La memoria in transito: lo scontro sull’Archivio di Stato di Messina e la mobilitazione di Lelio Bonaccorso

di Tindaro Guadagnini

Messina sta vivendo un momento di forte tensione civile e culturale legato al destino del suo Archivio di Stato, custode di secoli di memoria storica, documenti fondamentali, pergamene, registri e volumi rari. La questione, balzata agli onori delle cronache negli ultimi mesi, è diventata simbolo non solo della tutela del patrimonio archivistico, ma anche della lotta di una comunità per difendere la propria identità culturale.

Il trasferimento forzato e l’allontanamento dei documenti

L’Archivio di Stato di Messina, istituito formalmente nel 1854 e custode di oltre 7.200 metri lineari di documentazione storica (comprese centinaia di pergamene e migliaia di volumi antichi) ha subito un profondo sconvolgimento logistico e simbolico negli ultimi mesi. Per ragioni legate alla disdetta del contratto di locazione della sua storica sede di via La Farina, il patrimonio archivistico cittadino è stato trasferito temporaneamente in un magazzino a Riposto, in provincia di Catania. Il problema non è di poco conto, il trasferimento oltre i confini cittadini rende molto più difficile l’accesso diretto di studiosi, cittadini, professionisti e ricercatori alla documentazione storica, compromettendo la fruibilità e la funzione pubblica dell’archivio. Questo esodo “forzato” ha suscitato forti critiche, tanto da fare sorgere accuse di “doppio standard”, soprattutto alla luce di altri interventi ministeriali in favore di archivi di altre città.

La mobilitazione di Bonaccorso e la reazione civica

Sulla scena dell’opposizione si è fatto notare uno dei protagonisti più visibili: Lelio Bonaccorso, artista, fumettista, illustartore, poeta e portavoce del comitato civico Salviamo l’Archivio di Stato. Bonaccorso ha assunto un ruolo di rilievo nel denunciare pubblicamente ciò che definisce uno “scippo” culturale ai danni di Messina. Ha guidato iniziative di piazza, raccolto migliaia di firme e sollecitato interventi istituzionali affinché l’archivio torni nella sua città madre. Durante le manifestazioni, Bonaccorso ha più volte sottolineato come il trasferimento comprometta non solo la accessibilità ai documenti storici, ma la stessa dignità culturale della comunità messinese. In modo colorito, ha chiamato i cittadini a insistere e a “rompere le palle” — per usare le sue parole — affinché le istituzioni prendano finalmente sul serio la tutela della memoria storico-archivistica della città.

·····

(Compito 1): Secondo l'articolo sull'Archivio di Stato di Messina, in che anno fu istituito formalmente l'archivio?
(Compito 2): Traduci in inglese questa frase dell'articolo sull'Archivio di Stato di Messina: "Bonaccorso ha assunto un ruolo di rilievo nel denunciare pubblicamente ciò che definisce uno “scippo” culturale ai danni di Messina."
(Compito 3): Prosegui l'articolo sull'Archivio di Stato di Messina partendo subito dopo la sua ultima frase.
Le voci provengono da un'altra fonte.

(Voci di dati raccolte)
·····

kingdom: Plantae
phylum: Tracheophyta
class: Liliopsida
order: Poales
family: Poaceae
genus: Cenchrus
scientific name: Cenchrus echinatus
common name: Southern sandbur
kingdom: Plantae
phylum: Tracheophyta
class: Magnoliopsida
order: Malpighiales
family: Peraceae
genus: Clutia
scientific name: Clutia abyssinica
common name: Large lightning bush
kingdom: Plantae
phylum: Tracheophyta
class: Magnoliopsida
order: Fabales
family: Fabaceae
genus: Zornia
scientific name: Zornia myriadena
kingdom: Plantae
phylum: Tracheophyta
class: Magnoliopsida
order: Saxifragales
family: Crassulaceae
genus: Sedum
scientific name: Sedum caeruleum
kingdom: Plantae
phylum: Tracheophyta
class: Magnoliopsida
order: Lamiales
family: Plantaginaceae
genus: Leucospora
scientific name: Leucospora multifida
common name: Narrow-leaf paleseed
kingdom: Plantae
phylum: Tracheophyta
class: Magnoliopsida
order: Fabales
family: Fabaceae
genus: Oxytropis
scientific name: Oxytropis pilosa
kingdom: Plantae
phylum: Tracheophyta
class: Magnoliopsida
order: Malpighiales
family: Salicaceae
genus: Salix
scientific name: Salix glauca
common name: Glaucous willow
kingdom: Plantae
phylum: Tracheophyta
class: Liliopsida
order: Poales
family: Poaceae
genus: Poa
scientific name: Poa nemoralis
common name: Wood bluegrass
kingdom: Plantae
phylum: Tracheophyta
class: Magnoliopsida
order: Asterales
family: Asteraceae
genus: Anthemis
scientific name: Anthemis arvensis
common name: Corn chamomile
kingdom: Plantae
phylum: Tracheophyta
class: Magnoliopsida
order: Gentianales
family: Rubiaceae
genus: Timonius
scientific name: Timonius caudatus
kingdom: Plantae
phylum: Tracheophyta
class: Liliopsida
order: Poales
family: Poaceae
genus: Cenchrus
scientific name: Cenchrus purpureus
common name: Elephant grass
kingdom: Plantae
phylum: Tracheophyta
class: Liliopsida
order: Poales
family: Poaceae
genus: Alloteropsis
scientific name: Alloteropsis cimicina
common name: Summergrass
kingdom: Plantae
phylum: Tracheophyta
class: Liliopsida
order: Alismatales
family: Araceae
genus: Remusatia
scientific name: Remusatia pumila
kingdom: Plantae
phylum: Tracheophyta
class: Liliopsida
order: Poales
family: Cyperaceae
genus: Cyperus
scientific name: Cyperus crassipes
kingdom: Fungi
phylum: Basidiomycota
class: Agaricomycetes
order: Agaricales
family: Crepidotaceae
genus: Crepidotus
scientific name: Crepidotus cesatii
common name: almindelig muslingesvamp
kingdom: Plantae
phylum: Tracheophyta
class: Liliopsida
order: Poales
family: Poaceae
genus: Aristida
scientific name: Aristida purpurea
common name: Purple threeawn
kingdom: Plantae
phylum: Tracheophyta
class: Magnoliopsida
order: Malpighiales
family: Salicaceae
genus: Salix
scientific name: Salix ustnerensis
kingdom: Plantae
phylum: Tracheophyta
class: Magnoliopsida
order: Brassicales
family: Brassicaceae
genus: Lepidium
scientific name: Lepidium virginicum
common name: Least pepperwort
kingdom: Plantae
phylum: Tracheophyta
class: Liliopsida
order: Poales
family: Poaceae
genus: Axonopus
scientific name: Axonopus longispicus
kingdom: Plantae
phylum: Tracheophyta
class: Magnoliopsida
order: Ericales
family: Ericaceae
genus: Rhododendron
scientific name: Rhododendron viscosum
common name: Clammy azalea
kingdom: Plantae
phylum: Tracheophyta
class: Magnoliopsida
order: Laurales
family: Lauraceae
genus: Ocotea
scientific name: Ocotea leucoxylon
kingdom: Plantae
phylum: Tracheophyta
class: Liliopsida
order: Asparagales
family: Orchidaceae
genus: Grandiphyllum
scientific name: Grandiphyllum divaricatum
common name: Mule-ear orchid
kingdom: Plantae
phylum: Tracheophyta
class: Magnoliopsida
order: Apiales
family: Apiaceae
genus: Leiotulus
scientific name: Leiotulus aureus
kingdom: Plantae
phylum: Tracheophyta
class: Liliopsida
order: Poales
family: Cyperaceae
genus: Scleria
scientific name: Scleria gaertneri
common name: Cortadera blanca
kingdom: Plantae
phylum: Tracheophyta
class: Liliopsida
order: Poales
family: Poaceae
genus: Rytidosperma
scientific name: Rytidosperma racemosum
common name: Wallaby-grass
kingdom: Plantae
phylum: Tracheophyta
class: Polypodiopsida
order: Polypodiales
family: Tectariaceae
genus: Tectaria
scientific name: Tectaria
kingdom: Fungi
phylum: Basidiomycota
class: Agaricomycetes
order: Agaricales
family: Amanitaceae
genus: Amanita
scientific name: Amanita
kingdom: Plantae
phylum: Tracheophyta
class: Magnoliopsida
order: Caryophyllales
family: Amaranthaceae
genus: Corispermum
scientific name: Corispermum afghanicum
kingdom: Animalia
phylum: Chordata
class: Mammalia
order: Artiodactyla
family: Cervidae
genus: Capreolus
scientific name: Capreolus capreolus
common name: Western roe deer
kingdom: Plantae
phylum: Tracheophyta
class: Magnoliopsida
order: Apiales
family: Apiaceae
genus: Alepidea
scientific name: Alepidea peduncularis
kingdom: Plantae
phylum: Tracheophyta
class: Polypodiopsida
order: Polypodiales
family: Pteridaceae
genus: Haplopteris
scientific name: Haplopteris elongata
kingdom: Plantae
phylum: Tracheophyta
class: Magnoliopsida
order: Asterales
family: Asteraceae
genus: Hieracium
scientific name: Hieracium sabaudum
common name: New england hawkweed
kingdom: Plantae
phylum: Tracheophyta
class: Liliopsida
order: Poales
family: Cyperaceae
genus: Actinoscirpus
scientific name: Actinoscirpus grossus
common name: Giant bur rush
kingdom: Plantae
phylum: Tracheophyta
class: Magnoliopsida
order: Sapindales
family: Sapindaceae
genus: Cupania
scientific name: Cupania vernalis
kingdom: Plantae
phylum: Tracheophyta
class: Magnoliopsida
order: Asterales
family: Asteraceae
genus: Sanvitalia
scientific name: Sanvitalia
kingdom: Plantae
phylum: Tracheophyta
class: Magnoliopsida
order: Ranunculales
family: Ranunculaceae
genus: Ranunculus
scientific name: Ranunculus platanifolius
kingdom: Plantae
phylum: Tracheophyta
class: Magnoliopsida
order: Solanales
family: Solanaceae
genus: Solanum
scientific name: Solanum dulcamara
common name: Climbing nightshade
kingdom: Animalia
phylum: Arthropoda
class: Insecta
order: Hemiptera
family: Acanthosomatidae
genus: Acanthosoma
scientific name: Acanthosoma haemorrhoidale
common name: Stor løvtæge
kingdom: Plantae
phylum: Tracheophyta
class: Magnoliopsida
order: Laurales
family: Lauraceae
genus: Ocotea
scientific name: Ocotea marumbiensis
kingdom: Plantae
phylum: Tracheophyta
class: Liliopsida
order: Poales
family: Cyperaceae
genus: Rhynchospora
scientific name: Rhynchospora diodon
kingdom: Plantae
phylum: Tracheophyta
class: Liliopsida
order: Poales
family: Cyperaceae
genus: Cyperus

·····

(Risposta 1): Nel 1854.

(Risposta 2): Bonaccorso has taken on a prominent role in publicly denouncing what he calls a cultural “theft” at Messina's expense.

(Risposta 3):
Le istituzioni e la politica

Dalla protesta civica, la questione ha preso una piega politica. La senatrice Dafne Musolino (Italia Viva) ha presentato un’interrogazione parlamentare al Ministro della Cultura chiedendo risposte circa la vicenda. Nel testo dell’interrogazione si contesta la mancanza di una programmazione chiara ed efficace da parte del Ministero, e si propone l’individuazione di immobili pubblici disponibili a Messina (come strutture ex Poste-Ferrovie o il vecchio ospedale Margherita) per la creazione di una sede adeguata. Anche l’Ordine degli Architetti di Messina si è espresso contro lo spostamento, sottolineando come allontanare l’archivio dal contesto urbano messinese privi la comunità di un fondamentale strumento di lavoro e ricerca, con ricadute negative sul tessuto culturale e professionale locale.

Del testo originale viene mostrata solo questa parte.